▶ [PROBLEM REQUIREMENTS] Every line below that has the string "Cosmos" needs to be copied.

▶ [EXTRACTED INFORMATION]
════════════════

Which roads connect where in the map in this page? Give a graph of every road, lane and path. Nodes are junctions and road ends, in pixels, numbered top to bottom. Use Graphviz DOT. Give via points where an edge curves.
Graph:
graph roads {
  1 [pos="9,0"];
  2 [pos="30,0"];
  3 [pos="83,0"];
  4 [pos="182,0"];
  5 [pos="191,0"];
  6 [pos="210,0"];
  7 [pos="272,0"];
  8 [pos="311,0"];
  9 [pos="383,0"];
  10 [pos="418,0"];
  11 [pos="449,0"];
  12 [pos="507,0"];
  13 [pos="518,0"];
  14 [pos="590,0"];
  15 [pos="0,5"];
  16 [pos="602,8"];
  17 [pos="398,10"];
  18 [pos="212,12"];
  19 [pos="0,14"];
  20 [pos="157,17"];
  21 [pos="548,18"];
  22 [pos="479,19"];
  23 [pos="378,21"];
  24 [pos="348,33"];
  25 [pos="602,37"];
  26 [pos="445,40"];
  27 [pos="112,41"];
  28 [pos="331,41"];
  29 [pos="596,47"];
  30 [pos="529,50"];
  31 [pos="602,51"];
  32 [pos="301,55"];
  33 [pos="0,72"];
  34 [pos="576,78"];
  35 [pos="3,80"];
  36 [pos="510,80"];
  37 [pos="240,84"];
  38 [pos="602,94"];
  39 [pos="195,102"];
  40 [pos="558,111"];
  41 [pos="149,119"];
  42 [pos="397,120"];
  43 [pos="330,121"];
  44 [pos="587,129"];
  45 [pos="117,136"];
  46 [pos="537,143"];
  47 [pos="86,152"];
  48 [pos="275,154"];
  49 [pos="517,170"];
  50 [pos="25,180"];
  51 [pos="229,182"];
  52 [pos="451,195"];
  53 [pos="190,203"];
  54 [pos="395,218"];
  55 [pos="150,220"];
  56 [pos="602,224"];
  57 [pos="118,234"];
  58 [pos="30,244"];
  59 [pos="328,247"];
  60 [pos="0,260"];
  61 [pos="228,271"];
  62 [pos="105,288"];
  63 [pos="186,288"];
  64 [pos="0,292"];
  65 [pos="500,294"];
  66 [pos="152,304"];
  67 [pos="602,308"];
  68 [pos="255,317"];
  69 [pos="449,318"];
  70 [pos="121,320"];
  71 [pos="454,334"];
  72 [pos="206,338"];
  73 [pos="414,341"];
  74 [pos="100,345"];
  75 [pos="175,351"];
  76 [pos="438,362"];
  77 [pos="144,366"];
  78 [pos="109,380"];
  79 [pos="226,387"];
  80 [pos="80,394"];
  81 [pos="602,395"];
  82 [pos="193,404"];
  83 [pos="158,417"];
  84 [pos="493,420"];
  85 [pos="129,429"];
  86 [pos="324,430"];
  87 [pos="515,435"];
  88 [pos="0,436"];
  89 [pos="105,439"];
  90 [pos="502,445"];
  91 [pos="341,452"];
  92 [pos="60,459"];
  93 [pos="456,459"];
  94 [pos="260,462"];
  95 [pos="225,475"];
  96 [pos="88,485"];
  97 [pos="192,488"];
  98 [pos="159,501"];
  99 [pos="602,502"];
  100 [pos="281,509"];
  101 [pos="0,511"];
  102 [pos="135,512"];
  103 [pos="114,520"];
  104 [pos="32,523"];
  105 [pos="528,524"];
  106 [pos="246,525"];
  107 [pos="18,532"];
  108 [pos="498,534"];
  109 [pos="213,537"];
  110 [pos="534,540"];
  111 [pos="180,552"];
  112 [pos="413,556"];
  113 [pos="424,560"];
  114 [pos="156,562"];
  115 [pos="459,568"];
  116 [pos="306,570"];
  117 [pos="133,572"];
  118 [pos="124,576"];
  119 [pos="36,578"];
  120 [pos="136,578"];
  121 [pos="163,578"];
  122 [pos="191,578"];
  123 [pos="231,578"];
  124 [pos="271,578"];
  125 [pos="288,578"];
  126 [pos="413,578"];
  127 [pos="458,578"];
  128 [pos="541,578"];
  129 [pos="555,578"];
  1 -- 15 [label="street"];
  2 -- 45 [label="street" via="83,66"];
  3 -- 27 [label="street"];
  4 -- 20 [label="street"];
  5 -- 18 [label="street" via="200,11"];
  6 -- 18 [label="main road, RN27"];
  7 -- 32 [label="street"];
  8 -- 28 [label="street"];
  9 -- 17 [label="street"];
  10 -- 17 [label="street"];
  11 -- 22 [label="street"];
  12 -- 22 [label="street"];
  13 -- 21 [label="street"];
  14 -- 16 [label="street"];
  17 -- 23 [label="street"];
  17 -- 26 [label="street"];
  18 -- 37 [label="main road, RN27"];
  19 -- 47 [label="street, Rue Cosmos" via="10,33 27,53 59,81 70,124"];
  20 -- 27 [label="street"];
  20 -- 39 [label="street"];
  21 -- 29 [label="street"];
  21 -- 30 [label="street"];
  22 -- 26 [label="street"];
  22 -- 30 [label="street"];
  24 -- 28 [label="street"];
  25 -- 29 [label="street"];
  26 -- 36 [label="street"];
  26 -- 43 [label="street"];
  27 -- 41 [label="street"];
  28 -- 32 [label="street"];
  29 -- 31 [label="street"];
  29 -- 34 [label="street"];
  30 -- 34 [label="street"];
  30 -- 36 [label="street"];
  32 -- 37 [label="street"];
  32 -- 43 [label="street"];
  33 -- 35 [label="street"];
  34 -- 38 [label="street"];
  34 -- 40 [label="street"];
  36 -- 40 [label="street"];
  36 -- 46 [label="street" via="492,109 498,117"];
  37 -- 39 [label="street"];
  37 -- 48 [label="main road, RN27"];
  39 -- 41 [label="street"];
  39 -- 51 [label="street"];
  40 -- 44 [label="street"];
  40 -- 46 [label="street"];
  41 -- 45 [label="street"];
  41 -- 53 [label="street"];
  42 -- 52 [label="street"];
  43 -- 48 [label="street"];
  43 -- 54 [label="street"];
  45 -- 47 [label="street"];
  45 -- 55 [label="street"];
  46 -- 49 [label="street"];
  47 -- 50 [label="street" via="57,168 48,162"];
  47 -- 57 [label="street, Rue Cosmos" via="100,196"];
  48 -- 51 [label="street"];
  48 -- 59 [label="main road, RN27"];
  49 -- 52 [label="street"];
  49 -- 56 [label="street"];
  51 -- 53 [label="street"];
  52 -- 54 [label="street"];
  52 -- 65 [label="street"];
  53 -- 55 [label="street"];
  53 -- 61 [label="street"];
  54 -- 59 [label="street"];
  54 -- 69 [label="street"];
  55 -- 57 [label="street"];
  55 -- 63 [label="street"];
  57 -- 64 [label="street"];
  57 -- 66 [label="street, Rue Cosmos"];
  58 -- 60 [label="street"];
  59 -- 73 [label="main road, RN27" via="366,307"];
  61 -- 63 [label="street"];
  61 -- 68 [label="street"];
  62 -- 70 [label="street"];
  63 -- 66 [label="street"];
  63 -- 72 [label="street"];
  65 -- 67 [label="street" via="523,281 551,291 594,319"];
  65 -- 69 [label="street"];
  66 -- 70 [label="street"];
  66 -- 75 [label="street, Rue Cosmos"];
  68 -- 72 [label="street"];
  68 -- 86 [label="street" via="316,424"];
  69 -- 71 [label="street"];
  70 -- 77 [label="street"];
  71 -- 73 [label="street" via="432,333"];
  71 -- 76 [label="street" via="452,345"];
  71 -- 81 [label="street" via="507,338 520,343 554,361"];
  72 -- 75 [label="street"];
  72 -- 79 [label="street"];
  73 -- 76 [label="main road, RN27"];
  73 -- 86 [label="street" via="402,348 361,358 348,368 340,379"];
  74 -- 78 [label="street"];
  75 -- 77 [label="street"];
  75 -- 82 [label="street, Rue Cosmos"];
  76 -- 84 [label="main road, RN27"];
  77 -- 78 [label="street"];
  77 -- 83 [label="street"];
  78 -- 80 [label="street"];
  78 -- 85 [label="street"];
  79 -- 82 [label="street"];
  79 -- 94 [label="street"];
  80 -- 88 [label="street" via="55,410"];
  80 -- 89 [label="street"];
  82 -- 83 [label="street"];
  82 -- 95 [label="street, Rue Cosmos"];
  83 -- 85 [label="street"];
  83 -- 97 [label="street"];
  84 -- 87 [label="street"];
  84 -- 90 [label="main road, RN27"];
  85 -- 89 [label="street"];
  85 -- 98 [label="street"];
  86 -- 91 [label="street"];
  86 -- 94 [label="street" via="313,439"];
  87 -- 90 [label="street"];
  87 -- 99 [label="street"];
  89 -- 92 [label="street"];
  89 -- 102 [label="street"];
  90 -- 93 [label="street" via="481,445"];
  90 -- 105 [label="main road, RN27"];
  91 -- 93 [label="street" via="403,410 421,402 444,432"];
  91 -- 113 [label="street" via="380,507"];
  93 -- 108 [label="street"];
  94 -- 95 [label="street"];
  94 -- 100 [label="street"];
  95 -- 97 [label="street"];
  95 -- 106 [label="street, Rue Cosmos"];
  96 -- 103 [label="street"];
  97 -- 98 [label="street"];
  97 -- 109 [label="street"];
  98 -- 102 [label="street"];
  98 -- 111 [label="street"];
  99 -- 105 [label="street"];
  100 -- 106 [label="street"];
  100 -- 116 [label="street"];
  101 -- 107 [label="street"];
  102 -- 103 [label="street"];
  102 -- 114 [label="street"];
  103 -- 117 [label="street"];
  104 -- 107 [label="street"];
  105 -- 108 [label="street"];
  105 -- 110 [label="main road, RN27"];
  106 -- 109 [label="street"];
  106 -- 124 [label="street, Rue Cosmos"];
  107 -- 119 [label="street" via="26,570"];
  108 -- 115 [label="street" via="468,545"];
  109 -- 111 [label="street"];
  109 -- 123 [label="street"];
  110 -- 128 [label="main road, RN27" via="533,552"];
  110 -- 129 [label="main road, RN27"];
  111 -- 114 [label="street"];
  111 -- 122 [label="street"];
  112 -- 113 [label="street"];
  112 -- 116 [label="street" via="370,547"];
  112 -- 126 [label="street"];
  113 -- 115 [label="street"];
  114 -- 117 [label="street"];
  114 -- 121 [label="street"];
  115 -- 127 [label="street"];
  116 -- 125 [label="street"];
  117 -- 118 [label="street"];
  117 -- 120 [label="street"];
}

════════════════

▶ [RESPONSE TO THIS EXERCISE]
  19 -- 47 [label="street, Rue Cosmos" via="10,33 27,53 59,81 70,124"];
  47 -- 57 [label="street, Rue Cosmos" via="100,196"];
  57 -- 66 [label="street, Rue Cosmos"];
  66 -- 75 [label="street, Rue Cosmos"];
  75 -- 82 [label="street, Rue Cosmos"];
  82 -- 95 [label="street, Rue Cosmos"];
  95 -- 106 [label="street, Rue Cosmos"];
  106 -- 124 [label="street, Rue Cosmos"];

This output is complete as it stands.